In what will be the largest private equity deal in India’s real estate space during the past three years, private equity giant Blackstone is investing around $200 million (Rs 875 crore) in a special economic zone (SEZ), promoted by Bangalore-based real estate developer Embassy Property Developments Ltd. The private equity firm is picking up 37 per cent in the development, valuing it at nearly $550 million (Rs 2,400 crore), said a source familiar with the development.
Blackstone's real estate arm has picked up 37 per cent stake in Manyata Promoters Pvt Ltd, which has been jointly promoted by Embassy and the landowner Veeranna Reddy, for a SEZ located in Bangalore’s outer ring road. The transaction is a secondary share purchase from the Embassy group.
The deal is being seen as financing the buyback of HDFC Property Ventures' stake by the Embassy group. Embassy had bought back 22 per cent stake, held by HDFC Property Ventures, for $120 million (Rs 520 crore) in the development earlier this year. HDFC Property Ventures, through its Rs 1000 crore HIREF Domestic Fund, had invested in the SEZ in 2006. Amarchand Mangaldas was the legal advisor to Blackstone on the transaction.
"We cannot comment as we are bound by confidentiality," said an Embassy spokesperson when contacted by VCCircle, adding that Embassy chairman Jitendra Virwani was travelling. A Blackstone spokesperson said "no comments".
Located in north-east Bangalore, Manyata Embassy Business Park includes office buildings, commercial space, residential complexes and recreational areas, as well as a hotel. The SEZ features 13 million sq. ft. of saleable area, spread across 115 acres, with companies such as IBM, Fidelity, Philips, ANZ, Alcatel-Lucent, NVIDIA, Target and Cognizant as tenants.

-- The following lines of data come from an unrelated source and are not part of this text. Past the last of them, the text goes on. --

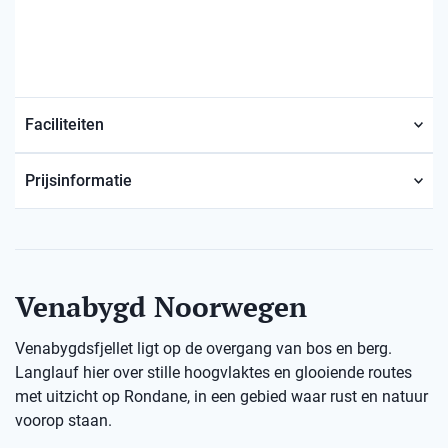
Faciliteiten
Prijsinformatie
Venabygd Noorwegen
Venabygdsfjellet ligt op de overgang van bos en berg.
Langlauf hier over stille hoogvlaktes en glooiende routes
met uitzicht op Rondane, in een gebied waar rust en natuur
voorop staan.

Jitendra Virwani-led Embassy filed for Rs 2,400 crore ($520 million) IPO with the Securities Exchange Board of India (SEBI) in July last year and appointed investment banks UBS, Citigroup, Nomura and Edelweiss. The company was also looking at a pre-IPO placement of up to Rs 1,175 crore. But as the market situation worsened, the company temporarily shelved its IPO plans.

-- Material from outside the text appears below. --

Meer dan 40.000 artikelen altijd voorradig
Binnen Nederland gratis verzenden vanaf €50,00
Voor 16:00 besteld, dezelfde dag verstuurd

The last reported deal with over $200 million value took place in August, 2008, when Phoenix Mills raised $296 million from German-Swiss private equity firm MPC Synergy for its various special purpose vehicles (SPV), according to VCCEdge, the financial research platform of VCCircle. Also, in May, 2008, Symphony Capital Partners invested $450 million in DLF Assets.

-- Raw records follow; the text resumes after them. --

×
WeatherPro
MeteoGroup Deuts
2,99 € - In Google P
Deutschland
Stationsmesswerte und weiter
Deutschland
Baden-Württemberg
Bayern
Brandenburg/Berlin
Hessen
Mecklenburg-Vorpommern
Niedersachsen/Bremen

Blackstone is one of the largest real estate investors in the world and globally, it had $26.5 billion assets under management, as of March 31, 2011. Blackstone Real Estate Partners, which has invested in properties like Waldorf-Astoria hotel, has till date made only one reported investment in Indian real estate space when it infused $18 million in Bangalore-based project and construction management firm Synergy Property Development Services in April, 2008. Last year, Blackstone also agreed to manage $2-billion-plus of Bank of America Merrill Lynch’s Asian real estate assets, which also included investments in Indian projects by developers like BPTP and DLF.
Although the private equity action in Indian real estate sector has been muted, there have been a couple of large deals this year in income-generating developments. In February, Ascendas India Trust entered a deal to acquire a portfolio of five buildings in Phoenix Infocity Pvt Ltd's SEZ for Rs 855 crore. Kotak Realty Fund also sold Peepul Tree Properties (IT park in Goregaon) to Tata Realty and Infrastructure Ltd and Tata Realty Initiatives Fund 1 for Rs 525 crore ($117 million).